Sie haben diese Aussage schon so oft gehört, dass Ihnen gar nicht in den Sinn kommt, es könne sich lohnen, sie zu überprüfen. Da den meisten Anlegern das Jahr 2008 noch frisch im Gedächtnis ist, könnte es als Sakrileg erscheinen, sie überhaupt infrage zu stellen. (Und noch eine verhaltensbedingte Eigenheit: Die Aktien sind in den Jahren 2009 und 2010 enorm gestiegen, 2011 haben sie stagniert und 2012, während ich dies schreibe, steigen sie wieder. Aber die schwachen Erträge von vor fünf Jahren nehmen in unserem Gehirn einen viel größeren drohenden Platz ein als die vier Jahre danach mit insgesamt positiven Renditen.)
Aber gerade Überzeugungen, die derart weithin, auf breiter Front und allgemein geteilt werden, erweisen sich am Ende als schlicht falsch – sogar als verdreht.
Also schießen Sie los und fragen Sie sich: „Sind Anleihen wirklich sicherer?"
Und anfangs mag es einleuchtend erscheinen, dass es sicherer ist, sich mit Anleihen abzumühen als mit Aktien, die grundsätzlich wild schwanken. Ich aber sage, die Frage, ob Anleihen sicherer sind oder nicht, hängt davon ab, was man mit „sicher" meint.
Dafür gibt es nämlich keine exakte Definition – es gibt also einen riesigen Interpretationsspielraum. Vielleicht meint eine Person mit „sicher, dass die erwartete kurzfristige Volatilität geringer ist. Keine Schwankungen! Eine andere Person meint mit „sicher
vielleicht, dass sie langfristige Ziele mit höherer Wahrscheinlichkeit erreicht – wofür eine höhere kurzfristige Volatilität nötig sein kann.
Auch Anleihen sind volatil
Die Menschen machen oft den Fehler, zu meinen, Anleihen seien nicht volatil. Dem ist aber nicht so. Auch die Preise von Anleihen schwanken. Und ihre Preise bewegen sich entgegengesetzt zu den Zinsen. Wenn die Zinsen steigen, fallen die Preise neulich begebener Anleihen und umgekehrt. Darum schwanken die Preise von Anleihen Jahr für Jahr nach unten und oben, wenn die Zinsen diverser Anleihekategorien nach oben und unten schwanken. Manche Anleihekategorien sind volatiler als andere, aber es kann in jedem Jahr vorkommen, dass Anleihen negative Renditen haben – sogar US-Schatzanleihen.

Ausgangsmaterial ▸
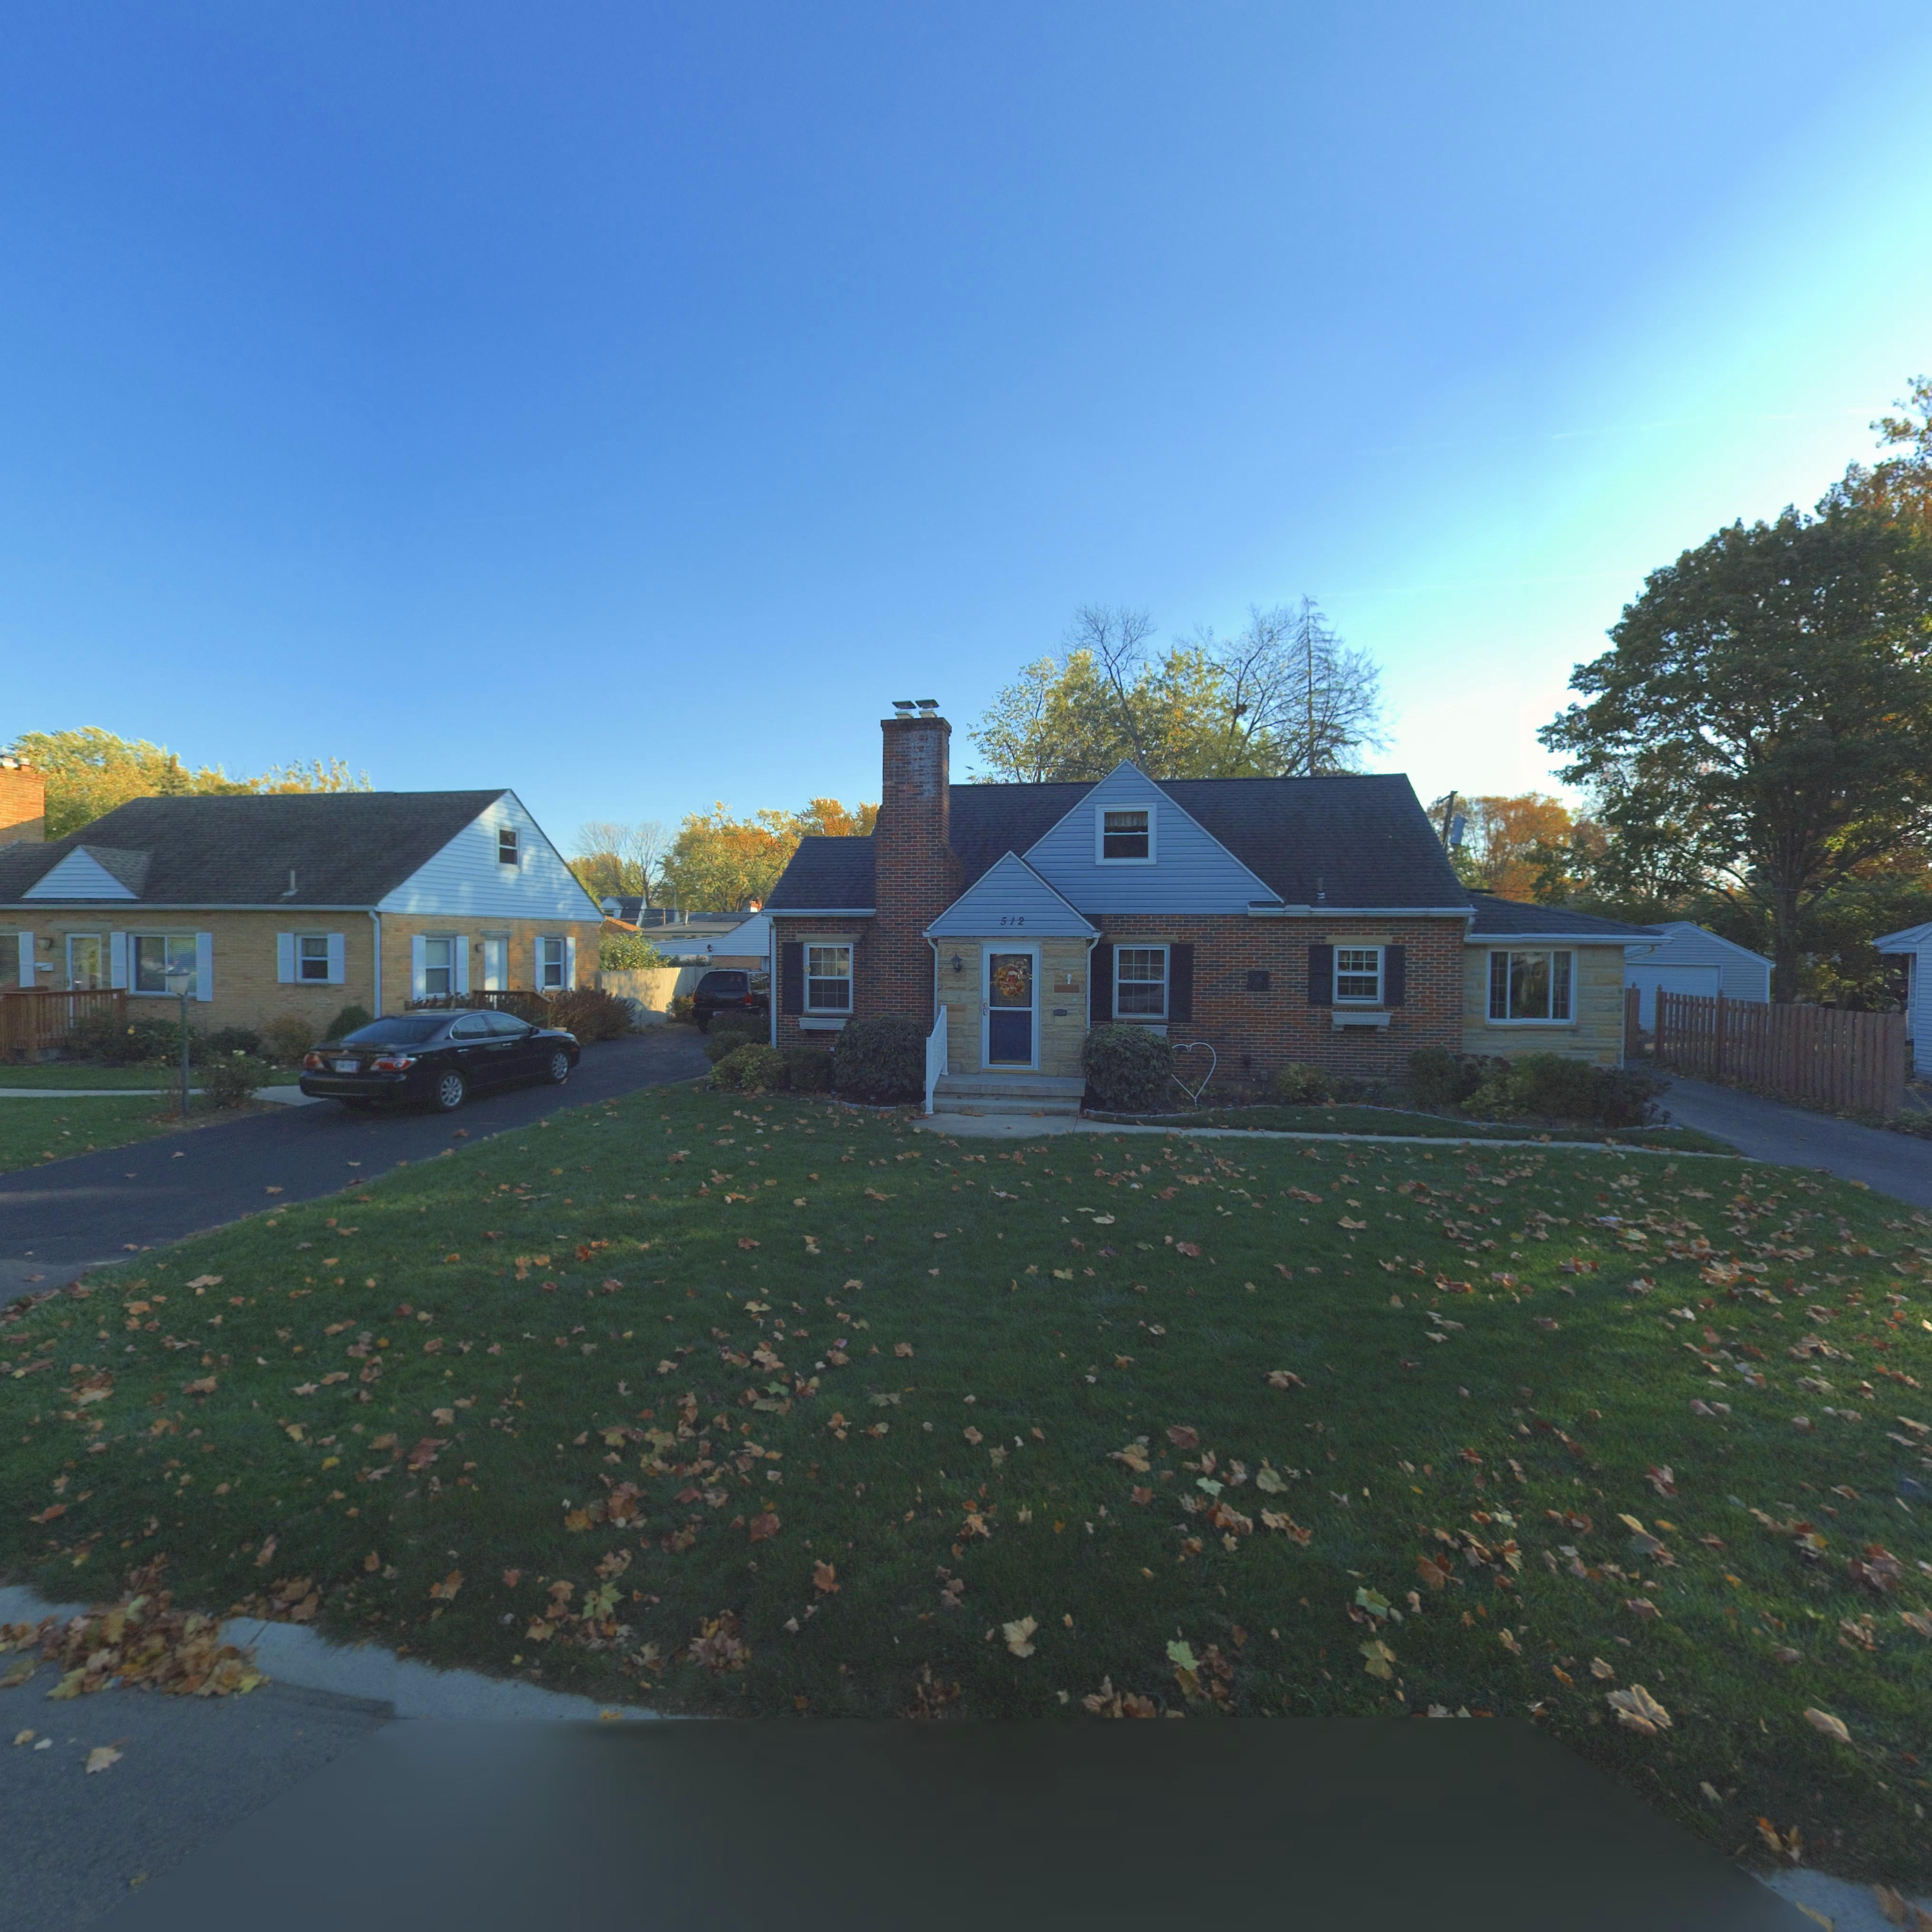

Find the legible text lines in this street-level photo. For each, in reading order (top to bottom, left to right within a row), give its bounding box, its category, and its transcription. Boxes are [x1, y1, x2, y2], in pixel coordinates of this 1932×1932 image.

Aufgabenziel ▸ Geben Sie den Abschnitt aus dem Text über die Sicherheit von Anleihen wortgetreu wieder, und zwar zwischen „Sie haben diese“ und „insgesamt positiven Renditen.)“, beide einschließlich.

Richtige Antwort ▸
Sie haben diese Aussage schon so oft gehört, dass Ihnen gar nicht in den Sinn kommt, es könne sich lohnen, sie zu überprüfen. Da den meisten Anlegern das Jahr 2008 noch frisch im Gedächtnis ist, könnte es als Sakrileg erscheinen, sie überhaupt infrage zu stellen. (Und noch eine verhaltensbedingte Eigenheit: Die Aktien sind in den Jahren 2009 und 2010 enorm gestiegen, 2011 haben sie stagniert und 2012, während ich dies schreibe, steigen sie wieder. Aber die schwachen Erträge von vor fünf Jahren nehmen in unserem Gehirn einen viel größeren drohenden Platz ein als die vier Jahre danach mit insgesamt positiven Renditen.)